The Role of the Orientation and Mobility Specialist

Orientation and mobility specialists have a set of strategies for helping children with impairments gain independence in the real world. Following is a summary of travel strategies used by mobility specialists.

Prerequisite Skills

Students work on prerequisite skills before they travel in the community. A student's best effort is accepted for all preliminary skills. After one year of readiness lessons, most children are admitted to the program with necessary adjustments.
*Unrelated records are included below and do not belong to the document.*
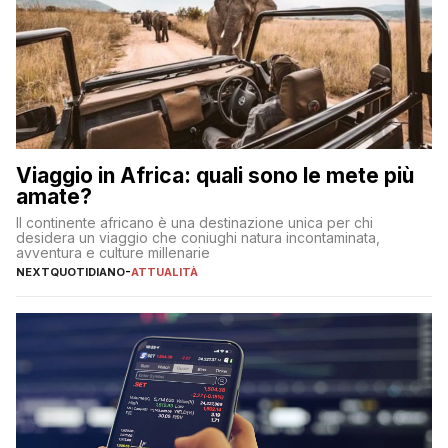
Viaggio in Africa: quali sono le mete più
amate?
Il continente africano è una destinazione unica per chi
desidera un viaggio che coniughi natura incontaminata,
avventura e culture millenarie
NEXTQUOTIDIANO
-
ATTUALITÀ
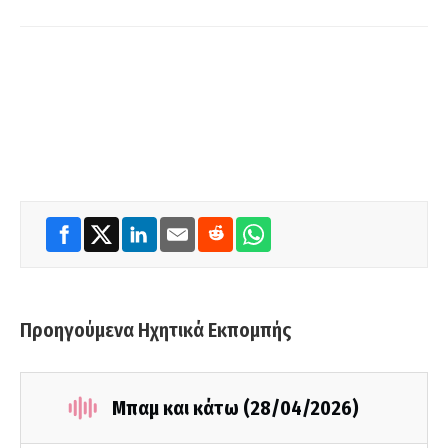
Προηγούμενα Ηχητικά Εκπομπής
Μπαμ και κάτω (28/04/2026)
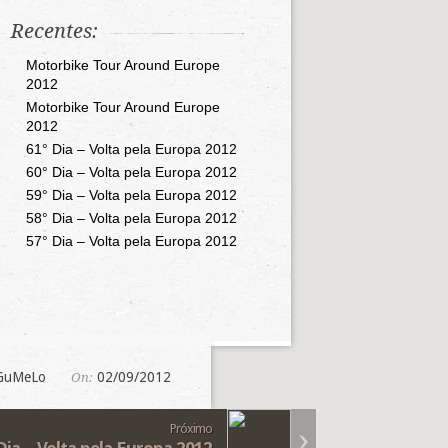
Recentes:
Motorbike Tour Around Europe
2012
Motorbike Tour Around Europe
2012
61° Dia – Volta pela Europa 2012
60° Dia – Volta pela Europa 2012
59° Dia – Volta pela Europa 2012
58° Dia – Volta pela Europa 2012
57° Dia – Volta pela Europa 2012
GuMeLo
02/09/2012
On:
Próximo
Emphasis on Problem Solving

Students in special education need to be placed in situations requiring problem solving. Orientation and mobility teachers use a one-on-one approach, requiring students to demonstrate competence at successive skill levels. Students work in small teams of from 3 to 6 for community based training. They take turns leading, following, and problem solving.

Sequential Lessons

Lessons start in familiar surroundings and slowly spin outward to more complex and challenging environments. Smaller, easier layouts are learned before more complex environments are introduced.

Orienteering

Orienteering is the process of learning building layouts. Malls, grocery stores, residential areas (etc.), have logical designs. Knowledge of layout leads to competence when traveling.

Landmarks and Clues

Landmarks are chained together to teach routes. This is the strategy used to teach orientation to blind children. It is a system that is equally useful for teaching travel skills to other children in special education, particularly those with perceptual and/or vision anomalies.

Walking Behind

Mobility specialists are careful to walk behind their students. Walking ahead or beside allows the student to follow. It takes away the responsibility for orientation.

Fading

At the beginning of the community travel program, students stay close to teachers. There is constant feedback and assistance. This builds confidence and overcomes insecurity. As students develop, instructors fade their assistance. They give less help and provide less verbal feedback. The distance the instructor is from a student also increases with student ability (the teacher fades into the background). Final lessons occur with the instructor out of sight and out of range. Students are told that, having reached a high level of independence, the instructor is no longer available to them unless an emergency occurs.

Feedback

Mobilty instructors use basic teaching strategies like positive feedback and prompting. Student questions are rarely answered directly. Instead, the teacher prompts the student to problem solve on their own or with the help of teammates.

Reorientation

Mobility specialists believe in letting students "get lost." At a high level of independence, students are allowed to wander while they attempt to reorient. They understand that we do not help because we want them to solve their own problems. If instructors intercede it is only to suggest strategies for problem solving.

Daily Living Skills

Daily living skills taught in classrooms do not provide the motivation found in the community. In many cases, lessons learned in the classroom do not transfer to the real world. In the normal course of mobility lessons, daily living skills are naturally addressed.

Independent Lessons

After students have mastered a set of lessons (or a layout), they are allowed to go on independent lessons. During these lessons, the staff is out of sight, and may not be seen until the day is over.

Free Time

We have found that free time after lunch is a valuable component of lessons. The first feelings of independence begin during free time. New skills are learned quickly when motivation is high.